As the odds get longer and longer, the obvious question is: Why doesn't Hillary Clinton gracefully concede defeat and throw her support behind her party's defacto nominee, Barack Obama?
As my colleague at Salon, Walter Shapiro puts it: "What motivates her? Is it ambition, pride, feminism, vindication, public service or ideology? Or is it some combination of all of them?"
Mary Sanchez, writing for the Kansas City Star, is more blunt: Hillary should scram:
'A lady always knows when to leave the party.' Or so my mother used to say. It's time for Hillary Clinton to take a tip and leave - not the party, of course, but the presidential race....She should save her political future and concede the nomination to Obama. The Democratic Party's chances to win the White House are at stake now, not just her own career. Or her husband's ambitions, if it is he who is pushing her to continue in a race she cannot win.
The decision, Peter Keating, former senior writer for politics at George who
now covers sports business for ESPN, suggests is "how much she wants to hurt Obama. And when she equated 'white Americans' with 'hard-working Americans' in attacking Obama last week, she signaled that she's still willing to campaign destructively. As long as Hillary is playing with her knife collection, she can make Obama bleed."
Michael Crowley has his own interesting take:
[O]ne gets the overall impression that the Clintons feel Obama shouldn't be here in the first place--that this 'young man's' very claim to power is itself questionable. In this sense, the Clintons may be victims of their own sense of victimhood. The vileness of the Clintons' past enemies seems to have convinced them that their enemies always are, by definition, in the wrong. And that Obama's candidacy is almost like another illegitimate attempt to steal a White House that, in some sense, belongs to them.
Speculating on the Clintons' motives and what they hope to achieve has become the media parlor game of the moment. To add my own two cents worth, I suspect, but have no way of knowing, that she is:
*Praying for a devastating anti-Obama story -- Jeremiah Wright-Tony Rezko squared - to surface and turn the Illinois Senator into an unacceptable candidate in the eyes of the media and convention delegates. This is clearly a long-shot, and presumably her aides have no such story in reserve or it would have already seen the light of day.

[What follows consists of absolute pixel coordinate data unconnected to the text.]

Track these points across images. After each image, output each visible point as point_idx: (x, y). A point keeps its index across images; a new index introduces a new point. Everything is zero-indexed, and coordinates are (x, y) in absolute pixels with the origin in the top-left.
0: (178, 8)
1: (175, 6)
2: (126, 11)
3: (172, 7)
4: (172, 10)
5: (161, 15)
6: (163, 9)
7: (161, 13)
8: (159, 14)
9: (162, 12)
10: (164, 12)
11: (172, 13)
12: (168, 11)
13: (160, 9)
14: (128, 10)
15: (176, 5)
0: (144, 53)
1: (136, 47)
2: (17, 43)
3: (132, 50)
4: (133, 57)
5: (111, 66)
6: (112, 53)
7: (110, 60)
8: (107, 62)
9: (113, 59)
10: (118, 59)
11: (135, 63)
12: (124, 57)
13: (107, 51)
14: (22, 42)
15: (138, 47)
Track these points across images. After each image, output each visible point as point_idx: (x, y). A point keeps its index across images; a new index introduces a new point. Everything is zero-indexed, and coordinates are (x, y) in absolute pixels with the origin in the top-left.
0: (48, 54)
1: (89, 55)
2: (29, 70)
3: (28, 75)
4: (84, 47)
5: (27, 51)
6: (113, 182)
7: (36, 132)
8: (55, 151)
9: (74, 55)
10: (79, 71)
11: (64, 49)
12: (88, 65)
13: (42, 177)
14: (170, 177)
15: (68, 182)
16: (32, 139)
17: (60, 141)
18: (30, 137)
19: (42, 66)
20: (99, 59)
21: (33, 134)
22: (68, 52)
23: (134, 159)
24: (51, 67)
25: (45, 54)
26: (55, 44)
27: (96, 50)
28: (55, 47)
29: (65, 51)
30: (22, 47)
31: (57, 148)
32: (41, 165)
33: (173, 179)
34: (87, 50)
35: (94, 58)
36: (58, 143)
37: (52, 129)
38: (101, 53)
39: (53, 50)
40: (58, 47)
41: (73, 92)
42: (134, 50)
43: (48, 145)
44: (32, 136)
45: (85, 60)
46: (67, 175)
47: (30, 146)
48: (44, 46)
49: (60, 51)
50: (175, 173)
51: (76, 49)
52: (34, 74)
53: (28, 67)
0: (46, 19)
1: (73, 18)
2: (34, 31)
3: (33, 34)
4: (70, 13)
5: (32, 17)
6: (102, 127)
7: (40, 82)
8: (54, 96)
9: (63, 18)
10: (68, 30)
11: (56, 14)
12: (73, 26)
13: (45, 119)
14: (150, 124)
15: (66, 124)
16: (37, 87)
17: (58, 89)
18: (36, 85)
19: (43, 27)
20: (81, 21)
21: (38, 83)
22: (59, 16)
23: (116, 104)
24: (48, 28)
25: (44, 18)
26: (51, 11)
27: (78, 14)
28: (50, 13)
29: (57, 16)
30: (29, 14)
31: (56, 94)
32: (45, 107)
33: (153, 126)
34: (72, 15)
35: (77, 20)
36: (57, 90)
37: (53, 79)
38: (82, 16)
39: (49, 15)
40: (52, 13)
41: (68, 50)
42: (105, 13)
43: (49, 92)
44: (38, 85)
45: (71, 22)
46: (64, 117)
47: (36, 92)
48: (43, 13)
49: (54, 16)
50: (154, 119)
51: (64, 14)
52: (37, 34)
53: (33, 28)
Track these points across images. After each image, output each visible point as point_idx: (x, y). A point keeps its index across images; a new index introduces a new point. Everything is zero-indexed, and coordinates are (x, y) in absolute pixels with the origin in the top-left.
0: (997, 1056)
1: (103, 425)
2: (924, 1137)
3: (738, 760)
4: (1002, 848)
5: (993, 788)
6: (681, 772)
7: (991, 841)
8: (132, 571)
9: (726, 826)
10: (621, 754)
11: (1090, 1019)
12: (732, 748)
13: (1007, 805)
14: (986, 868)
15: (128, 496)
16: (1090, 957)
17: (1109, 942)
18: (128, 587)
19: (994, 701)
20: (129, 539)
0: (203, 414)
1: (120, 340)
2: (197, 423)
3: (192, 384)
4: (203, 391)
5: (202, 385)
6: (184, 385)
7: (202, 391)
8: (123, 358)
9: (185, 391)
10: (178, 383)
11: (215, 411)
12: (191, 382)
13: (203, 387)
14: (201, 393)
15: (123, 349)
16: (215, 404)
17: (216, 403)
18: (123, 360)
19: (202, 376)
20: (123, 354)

*Convinced, correctly, that after running a lousy campaign she has finally hit her stride as reflected in her solid victories in Texas, Ohio and, on Tuesday, in West Virginia. These victories, in her eyes and in the eyes of many of her aides, demonstrate that Obama is an empty suit weighed down with general election liabilities that are only coming to light at the close of the nomination process.
*Psychically unable to accept defeat -- after first believing she was the anointed candidate, and then, after losing her superstar status, clawing her way back into contention in an extraordinary display of grit.
Opinions on this subject are a dime a dozen. Just go to RealClearPolitics and get your fill for free.
The more important issue is that Hillary's continued battle for the nomination, no matter how futile and no matter what the motivation, has consequences. One of the best analyses of the likely consequences is by June Kronholz in the Wall Street Journal.
"What is clear," Kronholz writes, is that "when challengers refused to concede and instead pursued the nomination into the convention," their party's nominee got beaten in November. She cites Ronald Reagan's 1976 challenge to Gerald Ford, Senator Edward M. ('Teddy') Kennedy's 1980 bid to unseat Jimmy Carter, and Senator Gary Hart's insurgency against Walter Mondale in 1984.
Ford, Carter and Mondale all faced uphill general election struggles, no matter what kind of primary fights they had, while this year the "Democrats have the electoral winds at their back," she notes. But, Kronholz concludes, "a long, ugly nominating battle that splits the party still could cost it the White House."
For Hillary, there may be very little downside in staying in the race until the bitter end, or at least until the final delegates are selected on June 4.
Under once scenario - Obama gets the nomination but loses to John McCain - Clinton could begin her 2012 campaign on November 5, 2008, as a vindicated politician, using the narrative that she was the better candidate.
Under the alternative scenario - Hillary promptly concedes and Obama wins the presidency - she may well have lost her one shot at the highest office in the land, and the White House and the power, prestige and status that goes with it, will be forever out of her reach - a intensely painful prospect.